What can one do to avoid drinking drugs? Unfortunately, not a whole lot. While you could drink bottled water, Valiente says even that is not completely free of contamination. “While generally safer than tap water, how much safer really depends on the bottled water company applying advanced analytical controls in addition to the current regulations,” he explains.

There’s also the issues of plastic waste and sustainability that come along with bottled water.

You might be tempted to limit the amount of water you drink. Not only is this ill-advised from a health standpoint, it is not the most practical approach to limiting exposure to pharmaceutical waste.

A more effective way of treating wastewater

Instead, the best option is to improve the way we treat wastewater, which is exactly what Valiente is working on. With the support of the RECOPHARMA project, which was funded by the Marie Skłodowska-Curie Actions programme, he is leading an effort to design, develop, validate and demonstrate an effective treatment for removing and recovering pharmaceuticals from wastewater.
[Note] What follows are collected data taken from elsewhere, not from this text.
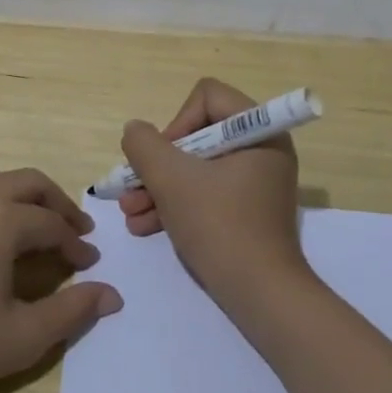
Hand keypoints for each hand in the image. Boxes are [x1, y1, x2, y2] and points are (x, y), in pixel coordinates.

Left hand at [0, 163, 122, 392]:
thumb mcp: (24, 336)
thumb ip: (73, 311)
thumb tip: (113, 295)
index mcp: (0, 220)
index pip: (51, 224)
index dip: (75, 244)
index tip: (90, 264)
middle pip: (25, 183)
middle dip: (55, 204)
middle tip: (72, 231)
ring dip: (10, 191)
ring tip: (22, 220)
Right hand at [118, 78, 313, 311]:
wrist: (260, 295)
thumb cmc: (219, 226)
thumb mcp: (172, 180)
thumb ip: (144, 146)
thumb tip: (135, 131)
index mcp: (258, 131)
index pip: (207, 97)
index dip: (176, 123)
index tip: (161, 159)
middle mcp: (261, 149)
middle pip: (197, 136)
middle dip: (158, 165)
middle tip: (131, 189)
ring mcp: (255, 182)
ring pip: (196, 168)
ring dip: (159, 188)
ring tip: (129, 213)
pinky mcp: (247, 210)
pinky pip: (206, 193)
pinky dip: (176, 205)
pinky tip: (143, 226)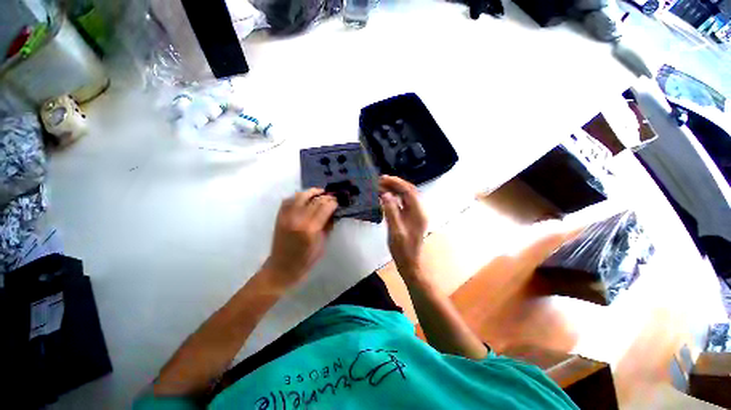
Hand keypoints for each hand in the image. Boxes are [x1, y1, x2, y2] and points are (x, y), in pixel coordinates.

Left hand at [264, 188, 337, 289]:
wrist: (282, 267)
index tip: (337, 201)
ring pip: (300, 196)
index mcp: (310, 229)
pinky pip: (288, 200)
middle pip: (314, 200)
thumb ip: (327, 226)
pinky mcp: (279, 217)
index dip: (333, 202)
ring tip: (319, 192)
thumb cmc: (306, 259)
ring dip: (311, 192)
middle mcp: (298, 219)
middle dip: (325, 197)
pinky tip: (304, 198)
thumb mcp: (322, 244)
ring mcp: (286, 217)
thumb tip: (333, 212)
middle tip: (331, 197)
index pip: (324, 207)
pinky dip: (297, 196)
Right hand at [380, 176, 427, 278]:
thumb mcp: (395, 231)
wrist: (410, 263)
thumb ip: (391, 212)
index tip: (383, 178)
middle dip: (396, 183)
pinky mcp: (411, 218)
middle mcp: (419, 210)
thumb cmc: (403, 249)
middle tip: (380, 180)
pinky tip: (386, 197)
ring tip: (381, 186)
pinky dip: (395, 197)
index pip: (409, 191)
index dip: (397, 183)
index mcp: (418, 213)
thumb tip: (386, 194)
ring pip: (406, 196)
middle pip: (409, 191)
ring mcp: (415, 214)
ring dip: (395, 189)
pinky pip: (404, 203)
“We’ve developed an adsorbent material that has proved capable of concentrating and removing trace levels of specific pharmaceuticals in polluted water,” adds Valiente.

Installed at a wastewater treatment plant, this innovative material essentially acts as a filter, continuously removing detected drugs.

“Because it is difficult to reduce the amount of pharmaceuticals being used, we must continue to focus our efforts on using modern analytical controls to remove very low concentrations of specific pollutants from wastewaters,” concludes Valiente.